- **WORK TO COMPLETE**
(A) Answer these questions about the blog post on lottery tickets:
(i) Which state's lottery does the writer complain about?
(ii) What grand prize did a 10 dollar ticket usually carry in the past?
(iii) How did the clerk say he would split his winnings?
(B) Render this sentence from the lottery blog post in Spanish: "It used to be if you bought a 10 dollar ticket, the prize was usually a million or no less than half a million."

- **DOCUMENT SECTION**
* * * *

Tuesday, August 14, 2007

As Long As You're Wishing...

After doing my route this morning, I stopped at the old 7/11 to pick up my goodies (unlike the phony barber at the circumcision place) for breakfast. I'd had a bootful of xanax last night, and I was feeling rather chummy, so when this clerk (who I don't think ever served time, but maybe had some mental work done) started talking about nothing, whatsoever, I talked back. Usually, as you know, I prefer to growl at my clerks, but prescription drugs are so uplifting.

So I stood there as he rattled off his subjects, then I started asking about the different lottery cards under the glass. The butts who run the lottery here in Virginia think they're pulling a fast one, raising the price on the cards, and lowering the winnings on the grand prize.

It used to be if you bought a 10 dollar ticket, the prize was usually a million or no less than half a million. Now they try to suck us in on these big 10 dollar tickets and pis out a 25 or 75 thousand dollar grand prize. They make all the smaller prizes a little easier to get, but if you're not too stupid, you don't play the 10 dollar cards to win a hundred or five thousand dollar booty. I want my million dollars!

The clerk told me he would give 1/3 to charity, 1/3 to his friends, and 1/3 to keep for himself. I said, as long as you're wishing such good fortune for his friends and his favorite humanitarian causes, why not just wish that they win the money directly, bypassing his loving altruism. I didn't put it exactly like that (he's a nice kid, but stupid) but I think he had a rather indistinct understanding of what I meant, as he gave out a nice belly laugh at my comment.

* * * *

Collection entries
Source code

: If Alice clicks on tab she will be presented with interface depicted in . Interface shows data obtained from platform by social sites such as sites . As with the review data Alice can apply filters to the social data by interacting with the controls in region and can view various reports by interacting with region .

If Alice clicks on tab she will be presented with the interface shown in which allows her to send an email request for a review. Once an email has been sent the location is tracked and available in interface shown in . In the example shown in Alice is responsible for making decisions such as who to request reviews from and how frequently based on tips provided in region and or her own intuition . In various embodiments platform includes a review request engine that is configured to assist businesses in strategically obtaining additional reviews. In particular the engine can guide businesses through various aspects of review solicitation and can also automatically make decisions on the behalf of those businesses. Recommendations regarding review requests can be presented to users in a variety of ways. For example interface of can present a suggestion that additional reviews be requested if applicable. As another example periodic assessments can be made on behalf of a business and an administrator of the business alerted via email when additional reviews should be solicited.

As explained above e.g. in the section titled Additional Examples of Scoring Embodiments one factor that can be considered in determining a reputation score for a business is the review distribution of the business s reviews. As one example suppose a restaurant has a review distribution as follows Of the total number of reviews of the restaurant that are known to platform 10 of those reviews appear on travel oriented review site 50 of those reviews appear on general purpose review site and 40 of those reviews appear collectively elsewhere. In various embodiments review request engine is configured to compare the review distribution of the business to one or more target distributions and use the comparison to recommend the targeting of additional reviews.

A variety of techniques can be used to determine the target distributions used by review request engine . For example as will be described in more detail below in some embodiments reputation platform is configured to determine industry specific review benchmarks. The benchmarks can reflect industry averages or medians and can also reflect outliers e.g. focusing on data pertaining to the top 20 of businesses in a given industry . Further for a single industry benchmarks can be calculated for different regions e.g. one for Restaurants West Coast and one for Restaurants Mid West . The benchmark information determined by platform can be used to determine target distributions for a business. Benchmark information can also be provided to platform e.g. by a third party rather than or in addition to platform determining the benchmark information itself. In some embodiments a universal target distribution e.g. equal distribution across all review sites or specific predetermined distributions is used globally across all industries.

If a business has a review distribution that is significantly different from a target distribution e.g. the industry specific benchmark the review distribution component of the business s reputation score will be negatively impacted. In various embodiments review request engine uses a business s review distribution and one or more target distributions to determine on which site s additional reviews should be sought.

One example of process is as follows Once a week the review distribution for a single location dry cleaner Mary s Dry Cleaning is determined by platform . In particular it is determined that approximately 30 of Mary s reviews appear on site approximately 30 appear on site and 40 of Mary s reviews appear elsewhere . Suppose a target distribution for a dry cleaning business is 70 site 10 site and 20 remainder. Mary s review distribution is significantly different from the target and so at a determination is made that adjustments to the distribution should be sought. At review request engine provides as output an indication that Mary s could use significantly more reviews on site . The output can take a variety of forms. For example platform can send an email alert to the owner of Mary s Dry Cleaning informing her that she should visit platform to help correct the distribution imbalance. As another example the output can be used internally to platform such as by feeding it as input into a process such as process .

* * * *

- **ANSWER SECTION**
(A)
(i) Virginia
(ii) A million dollars, or no less than half a million
(iii) One third to charity, one third to his friends and one third for himself

(B) Antes, si comprabas un boleto de 10 dólares, el premio solía ser de un millón o no menos de medio millón.